REQUIRED ACTION: Print word for word the records from the line containing "output [31:0] res;" through the end.

'''

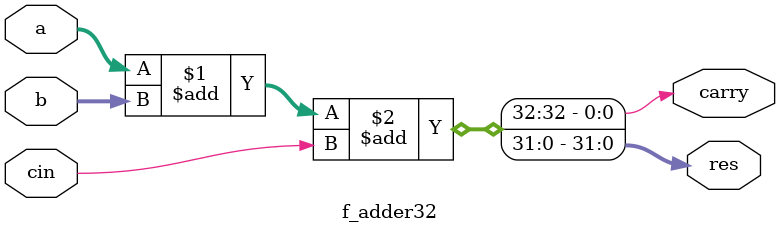
<source format=v>
module f_adder32(carry, res, a, b, cin);
	input [31:0] a, b;
	input cin;
	output carry;
	output [31:0] res;
	assign {carry, res} = a + b + cin;
endmodule

</source>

'''

ANSWER TO THIS PROBLEM:
	output [31:0] res;
	assign {carry, res} = a + b + cin;
endmodule

</source>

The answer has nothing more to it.